---------- Extract
Memory degeneracy (or memory retirement) as used herein means that when a fault is detected (when a memory error has occurred) in part of a main memory (hereinafter, simply referred to as a “memory”), the corresponding part is removed from the usage target (removed from parts of the memory that may be used). By degenerating a memory, it is possible to avoid a situation of repeatedly accessing the position of the fault, and therefore the stability of the operation state of the computer is secured.
Conventionally, in a case where a memory error occurs in the kernel space, the degeneracy of the memory is performed, for example, when the firmware that is the monitoring mechanism that operates the monitoring mechanism in a processor other than the CPU (hereinafter, “system firmware”) activates the system (an OS (Operating System) and a software group that operates on the OS).
FIG. 1 is for describing an example of a process overview when a memory error occurs in a kernel space.
In FIG. 1, (1) illustrates a state where a memory error has occurred in the kernel space. In this case, the system firmware stores the memory fault information. The memory fault information is bitmap information in which a bit is assigned to each division unit obtained by dividing the memory area by a predetermined unit. That is to say, the memory fault information is bitmap information in which a flag indicating whether usage is possible is recorded in each division unit.
When the OS panics due to a memory error, and the system starts to reboot, the state shifts to that illustrated in (2). In (2), the system firmware degenerates the division unit where the memory error has occurred, based on the memory fault information.
Next, in (3), when the OS is rebooted, the OS operates without using the degenerated division unit. As a result, it is possible to avoid a panic caused by accessing the fault position again.
In another example, when an error occurs in the user space, the OS may degenerate the memory.
FIG. 2 is for describing an example of a process overview when a memory error occurs in a user space.
In FIG. 2, (1) illustrates a state where a memory error has occurred in the user space. In this case, the OS stores the memory fault information.
Next, as illustrated in (2), the OS degenerates the division unit where the memory error has occurred, based on the memory fault information. In this case the system does not need to be rebooted.
--------------------
→ Required work
1) Return the passage of the memory degeneracy text that begins at the words "In another example, when" and stops after "a user space.".
2) In the memory degeneracy text, what is recorded in each division unit of the memory fault information?
---------- Data under study
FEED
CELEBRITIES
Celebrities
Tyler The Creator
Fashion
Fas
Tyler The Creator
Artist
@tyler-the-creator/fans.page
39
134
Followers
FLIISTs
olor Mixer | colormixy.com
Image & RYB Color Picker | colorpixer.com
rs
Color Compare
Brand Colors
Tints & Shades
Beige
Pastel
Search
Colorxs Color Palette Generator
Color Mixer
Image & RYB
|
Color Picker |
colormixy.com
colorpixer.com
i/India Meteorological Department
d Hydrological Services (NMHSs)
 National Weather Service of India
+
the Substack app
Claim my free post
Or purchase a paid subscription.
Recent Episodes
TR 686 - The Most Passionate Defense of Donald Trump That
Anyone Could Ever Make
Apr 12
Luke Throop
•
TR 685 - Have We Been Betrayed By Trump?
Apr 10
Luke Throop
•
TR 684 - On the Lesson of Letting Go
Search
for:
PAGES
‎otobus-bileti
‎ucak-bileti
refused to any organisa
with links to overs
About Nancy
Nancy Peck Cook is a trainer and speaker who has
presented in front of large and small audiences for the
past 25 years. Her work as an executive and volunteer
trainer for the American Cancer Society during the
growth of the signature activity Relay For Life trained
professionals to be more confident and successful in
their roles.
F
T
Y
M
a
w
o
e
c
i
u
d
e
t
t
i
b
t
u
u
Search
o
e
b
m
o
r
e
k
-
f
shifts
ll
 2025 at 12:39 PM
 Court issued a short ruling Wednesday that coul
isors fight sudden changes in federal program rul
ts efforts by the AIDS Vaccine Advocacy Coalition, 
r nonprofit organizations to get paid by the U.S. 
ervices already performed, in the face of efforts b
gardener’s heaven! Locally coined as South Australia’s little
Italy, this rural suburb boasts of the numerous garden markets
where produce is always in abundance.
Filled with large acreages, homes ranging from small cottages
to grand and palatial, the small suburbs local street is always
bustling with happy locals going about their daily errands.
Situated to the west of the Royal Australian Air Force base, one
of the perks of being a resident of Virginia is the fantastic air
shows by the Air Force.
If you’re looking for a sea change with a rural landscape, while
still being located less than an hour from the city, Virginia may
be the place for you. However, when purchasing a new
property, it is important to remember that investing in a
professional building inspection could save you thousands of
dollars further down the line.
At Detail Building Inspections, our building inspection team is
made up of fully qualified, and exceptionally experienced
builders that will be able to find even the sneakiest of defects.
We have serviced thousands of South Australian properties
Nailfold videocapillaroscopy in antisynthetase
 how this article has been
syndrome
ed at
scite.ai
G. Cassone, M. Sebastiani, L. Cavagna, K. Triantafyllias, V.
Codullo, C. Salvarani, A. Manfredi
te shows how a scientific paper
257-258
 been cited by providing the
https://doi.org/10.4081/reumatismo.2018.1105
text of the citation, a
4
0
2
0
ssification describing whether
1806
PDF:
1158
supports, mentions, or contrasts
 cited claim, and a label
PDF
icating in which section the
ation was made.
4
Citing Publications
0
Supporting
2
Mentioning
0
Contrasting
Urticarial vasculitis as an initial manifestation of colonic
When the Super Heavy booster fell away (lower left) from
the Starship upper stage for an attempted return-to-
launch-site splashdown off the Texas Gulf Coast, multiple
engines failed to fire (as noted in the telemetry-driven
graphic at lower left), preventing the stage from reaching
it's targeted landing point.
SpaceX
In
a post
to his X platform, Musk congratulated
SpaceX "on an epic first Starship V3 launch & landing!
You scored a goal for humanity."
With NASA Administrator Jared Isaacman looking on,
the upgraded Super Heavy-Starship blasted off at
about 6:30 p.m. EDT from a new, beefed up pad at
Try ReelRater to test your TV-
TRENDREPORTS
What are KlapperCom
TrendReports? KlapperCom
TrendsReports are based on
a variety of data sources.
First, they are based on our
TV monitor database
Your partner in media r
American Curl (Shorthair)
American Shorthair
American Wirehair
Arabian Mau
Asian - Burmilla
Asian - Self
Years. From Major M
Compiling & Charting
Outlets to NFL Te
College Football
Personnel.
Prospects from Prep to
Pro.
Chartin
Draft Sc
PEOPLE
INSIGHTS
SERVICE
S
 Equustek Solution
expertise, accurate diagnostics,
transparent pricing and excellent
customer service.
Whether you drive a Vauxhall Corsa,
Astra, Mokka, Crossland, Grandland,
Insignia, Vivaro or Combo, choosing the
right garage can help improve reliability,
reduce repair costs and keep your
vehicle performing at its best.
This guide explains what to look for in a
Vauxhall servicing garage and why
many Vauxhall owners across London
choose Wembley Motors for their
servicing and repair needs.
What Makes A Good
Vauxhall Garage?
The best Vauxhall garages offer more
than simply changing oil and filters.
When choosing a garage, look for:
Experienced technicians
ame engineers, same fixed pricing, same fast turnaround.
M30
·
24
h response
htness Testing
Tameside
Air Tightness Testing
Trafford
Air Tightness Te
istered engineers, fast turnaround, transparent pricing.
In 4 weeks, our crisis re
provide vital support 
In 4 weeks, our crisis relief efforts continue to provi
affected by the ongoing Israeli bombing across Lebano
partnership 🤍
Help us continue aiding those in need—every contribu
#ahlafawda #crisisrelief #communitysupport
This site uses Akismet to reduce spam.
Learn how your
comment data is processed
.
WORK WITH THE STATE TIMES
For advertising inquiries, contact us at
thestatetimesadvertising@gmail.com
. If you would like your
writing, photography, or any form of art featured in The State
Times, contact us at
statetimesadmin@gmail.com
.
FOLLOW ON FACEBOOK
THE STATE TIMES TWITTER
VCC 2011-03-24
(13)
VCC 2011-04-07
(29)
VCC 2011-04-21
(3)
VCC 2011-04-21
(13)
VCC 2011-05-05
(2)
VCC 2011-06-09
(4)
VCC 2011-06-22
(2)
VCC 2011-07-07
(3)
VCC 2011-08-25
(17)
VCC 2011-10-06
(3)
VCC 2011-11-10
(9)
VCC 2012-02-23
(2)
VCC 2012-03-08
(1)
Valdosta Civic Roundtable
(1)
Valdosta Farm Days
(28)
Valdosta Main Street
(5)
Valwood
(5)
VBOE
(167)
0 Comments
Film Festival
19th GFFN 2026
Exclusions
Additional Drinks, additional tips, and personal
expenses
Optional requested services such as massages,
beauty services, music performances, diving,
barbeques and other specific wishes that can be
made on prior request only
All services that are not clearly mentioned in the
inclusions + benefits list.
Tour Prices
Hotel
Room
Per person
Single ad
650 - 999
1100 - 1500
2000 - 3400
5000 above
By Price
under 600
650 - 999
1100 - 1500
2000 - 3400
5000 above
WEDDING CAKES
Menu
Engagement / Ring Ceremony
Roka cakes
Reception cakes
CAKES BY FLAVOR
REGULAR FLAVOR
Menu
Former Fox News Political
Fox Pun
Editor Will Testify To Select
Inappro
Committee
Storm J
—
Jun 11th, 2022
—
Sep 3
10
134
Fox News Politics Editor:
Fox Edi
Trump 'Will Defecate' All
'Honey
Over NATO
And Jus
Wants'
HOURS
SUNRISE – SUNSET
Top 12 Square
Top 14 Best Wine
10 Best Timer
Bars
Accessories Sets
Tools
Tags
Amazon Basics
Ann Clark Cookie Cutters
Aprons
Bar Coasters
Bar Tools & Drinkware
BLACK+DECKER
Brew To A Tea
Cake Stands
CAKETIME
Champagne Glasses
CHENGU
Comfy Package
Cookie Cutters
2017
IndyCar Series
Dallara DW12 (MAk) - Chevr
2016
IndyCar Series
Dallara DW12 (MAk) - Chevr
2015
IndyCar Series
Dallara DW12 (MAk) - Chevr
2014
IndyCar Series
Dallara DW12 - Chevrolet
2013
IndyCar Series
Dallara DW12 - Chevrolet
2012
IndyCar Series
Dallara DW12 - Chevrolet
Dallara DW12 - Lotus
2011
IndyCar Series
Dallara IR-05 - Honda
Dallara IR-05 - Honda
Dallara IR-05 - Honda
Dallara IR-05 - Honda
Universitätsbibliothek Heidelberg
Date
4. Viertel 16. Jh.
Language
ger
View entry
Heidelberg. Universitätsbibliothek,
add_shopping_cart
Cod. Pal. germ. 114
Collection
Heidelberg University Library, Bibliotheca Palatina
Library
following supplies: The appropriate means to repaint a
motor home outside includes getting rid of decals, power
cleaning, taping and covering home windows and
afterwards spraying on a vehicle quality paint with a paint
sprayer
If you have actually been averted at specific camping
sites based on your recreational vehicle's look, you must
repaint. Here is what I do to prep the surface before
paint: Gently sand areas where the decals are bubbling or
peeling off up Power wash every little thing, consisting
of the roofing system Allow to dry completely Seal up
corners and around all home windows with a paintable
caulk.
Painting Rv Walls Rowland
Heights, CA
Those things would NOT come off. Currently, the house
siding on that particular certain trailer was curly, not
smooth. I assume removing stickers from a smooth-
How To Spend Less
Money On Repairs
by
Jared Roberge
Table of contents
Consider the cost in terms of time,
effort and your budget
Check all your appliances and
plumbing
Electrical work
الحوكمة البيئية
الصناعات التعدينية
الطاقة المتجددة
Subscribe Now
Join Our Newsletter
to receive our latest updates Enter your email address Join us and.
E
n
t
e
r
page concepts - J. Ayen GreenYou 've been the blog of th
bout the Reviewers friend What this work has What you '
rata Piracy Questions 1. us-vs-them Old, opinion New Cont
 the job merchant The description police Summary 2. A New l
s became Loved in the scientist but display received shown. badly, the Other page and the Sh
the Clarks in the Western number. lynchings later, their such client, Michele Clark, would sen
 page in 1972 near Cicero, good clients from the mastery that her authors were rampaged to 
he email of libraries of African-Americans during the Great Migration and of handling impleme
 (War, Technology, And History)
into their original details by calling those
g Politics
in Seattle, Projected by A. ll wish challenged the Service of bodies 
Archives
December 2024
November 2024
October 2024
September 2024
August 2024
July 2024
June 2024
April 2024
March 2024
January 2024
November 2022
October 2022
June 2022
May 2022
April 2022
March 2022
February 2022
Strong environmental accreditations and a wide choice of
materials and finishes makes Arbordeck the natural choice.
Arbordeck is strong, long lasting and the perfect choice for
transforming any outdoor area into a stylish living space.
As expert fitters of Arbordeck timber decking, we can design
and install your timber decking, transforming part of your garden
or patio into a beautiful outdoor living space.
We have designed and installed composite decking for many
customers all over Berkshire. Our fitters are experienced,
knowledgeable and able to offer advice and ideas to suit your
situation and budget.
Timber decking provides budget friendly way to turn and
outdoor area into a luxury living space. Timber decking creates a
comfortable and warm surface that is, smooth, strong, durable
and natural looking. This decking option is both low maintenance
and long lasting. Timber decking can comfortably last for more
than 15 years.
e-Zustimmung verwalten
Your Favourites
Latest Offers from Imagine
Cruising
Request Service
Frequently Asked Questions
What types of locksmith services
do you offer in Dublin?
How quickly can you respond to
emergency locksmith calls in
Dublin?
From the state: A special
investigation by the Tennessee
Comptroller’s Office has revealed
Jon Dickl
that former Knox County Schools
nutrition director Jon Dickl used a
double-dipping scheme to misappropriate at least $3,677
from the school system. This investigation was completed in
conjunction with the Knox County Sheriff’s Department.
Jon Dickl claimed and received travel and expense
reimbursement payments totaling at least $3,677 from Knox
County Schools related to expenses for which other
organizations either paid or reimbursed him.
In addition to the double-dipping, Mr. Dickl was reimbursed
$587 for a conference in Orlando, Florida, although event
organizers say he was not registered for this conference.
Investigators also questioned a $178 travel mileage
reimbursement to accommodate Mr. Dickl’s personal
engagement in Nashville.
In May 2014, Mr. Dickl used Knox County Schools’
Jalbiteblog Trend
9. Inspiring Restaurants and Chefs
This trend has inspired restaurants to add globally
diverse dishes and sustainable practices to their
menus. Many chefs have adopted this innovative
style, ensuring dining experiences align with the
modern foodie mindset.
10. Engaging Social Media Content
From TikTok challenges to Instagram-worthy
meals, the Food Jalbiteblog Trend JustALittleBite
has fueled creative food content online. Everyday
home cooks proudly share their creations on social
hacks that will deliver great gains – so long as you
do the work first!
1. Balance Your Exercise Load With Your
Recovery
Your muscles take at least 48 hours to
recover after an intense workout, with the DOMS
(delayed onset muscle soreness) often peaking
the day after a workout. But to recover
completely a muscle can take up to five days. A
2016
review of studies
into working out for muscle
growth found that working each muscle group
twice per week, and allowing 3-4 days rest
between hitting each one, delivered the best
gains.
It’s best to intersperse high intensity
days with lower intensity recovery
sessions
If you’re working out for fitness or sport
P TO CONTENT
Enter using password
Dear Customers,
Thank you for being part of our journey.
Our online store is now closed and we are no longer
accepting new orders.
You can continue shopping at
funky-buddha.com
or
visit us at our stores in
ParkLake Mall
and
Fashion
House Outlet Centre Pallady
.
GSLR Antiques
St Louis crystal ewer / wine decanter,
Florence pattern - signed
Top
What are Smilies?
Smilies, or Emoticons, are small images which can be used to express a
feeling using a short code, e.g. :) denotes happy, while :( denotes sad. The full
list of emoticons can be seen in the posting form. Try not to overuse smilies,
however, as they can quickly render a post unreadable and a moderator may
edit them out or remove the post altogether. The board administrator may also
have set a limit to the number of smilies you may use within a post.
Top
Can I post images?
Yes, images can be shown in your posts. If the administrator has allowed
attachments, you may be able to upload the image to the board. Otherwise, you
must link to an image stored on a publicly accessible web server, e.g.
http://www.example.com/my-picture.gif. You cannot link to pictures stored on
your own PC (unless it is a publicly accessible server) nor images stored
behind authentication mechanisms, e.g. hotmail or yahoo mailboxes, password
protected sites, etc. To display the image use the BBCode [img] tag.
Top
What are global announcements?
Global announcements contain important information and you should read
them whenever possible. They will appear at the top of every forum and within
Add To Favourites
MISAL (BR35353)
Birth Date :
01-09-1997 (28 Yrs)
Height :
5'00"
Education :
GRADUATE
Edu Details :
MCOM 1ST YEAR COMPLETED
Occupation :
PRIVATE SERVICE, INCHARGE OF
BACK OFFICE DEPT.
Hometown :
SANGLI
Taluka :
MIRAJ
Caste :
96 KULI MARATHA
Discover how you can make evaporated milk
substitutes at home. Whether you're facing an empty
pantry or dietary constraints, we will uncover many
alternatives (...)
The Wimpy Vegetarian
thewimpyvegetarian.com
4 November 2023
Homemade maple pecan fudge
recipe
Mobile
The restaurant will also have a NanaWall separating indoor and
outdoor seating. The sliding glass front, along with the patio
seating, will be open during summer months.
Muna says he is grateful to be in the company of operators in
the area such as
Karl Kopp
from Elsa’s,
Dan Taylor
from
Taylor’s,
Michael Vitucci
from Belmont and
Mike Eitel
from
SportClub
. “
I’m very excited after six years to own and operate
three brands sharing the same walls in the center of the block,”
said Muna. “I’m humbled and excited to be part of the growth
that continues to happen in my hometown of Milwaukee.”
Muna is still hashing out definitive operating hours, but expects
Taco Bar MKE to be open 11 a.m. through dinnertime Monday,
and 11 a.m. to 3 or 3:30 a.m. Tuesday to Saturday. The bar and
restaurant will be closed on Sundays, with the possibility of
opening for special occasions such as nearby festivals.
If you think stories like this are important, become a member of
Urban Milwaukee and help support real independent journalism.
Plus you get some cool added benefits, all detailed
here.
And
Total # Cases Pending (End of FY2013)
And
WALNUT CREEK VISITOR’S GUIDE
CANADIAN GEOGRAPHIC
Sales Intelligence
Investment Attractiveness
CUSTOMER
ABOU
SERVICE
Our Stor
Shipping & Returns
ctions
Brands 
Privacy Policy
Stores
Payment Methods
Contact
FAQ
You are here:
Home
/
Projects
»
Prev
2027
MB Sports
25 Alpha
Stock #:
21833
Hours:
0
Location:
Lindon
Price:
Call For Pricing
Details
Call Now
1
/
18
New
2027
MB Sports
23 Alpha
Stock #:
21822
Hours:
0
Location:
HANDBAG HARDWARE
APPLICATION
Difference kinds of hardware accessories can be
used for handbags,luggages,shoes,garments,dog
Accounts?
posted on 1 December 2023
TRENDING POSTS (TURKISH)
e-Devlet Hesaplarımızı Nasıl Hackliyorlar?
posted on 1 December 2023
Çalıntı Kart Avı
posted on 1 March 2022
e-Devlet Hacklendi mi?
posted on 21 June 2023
--------------------
→ Answers by task
1)
In another example, when an error occurs in the user space, the OS may degenerate the memory.
FIG. 2 is for describing an example of a process overview when a memory error occurs in a user space.

2) A flag indicating whether usage is possible.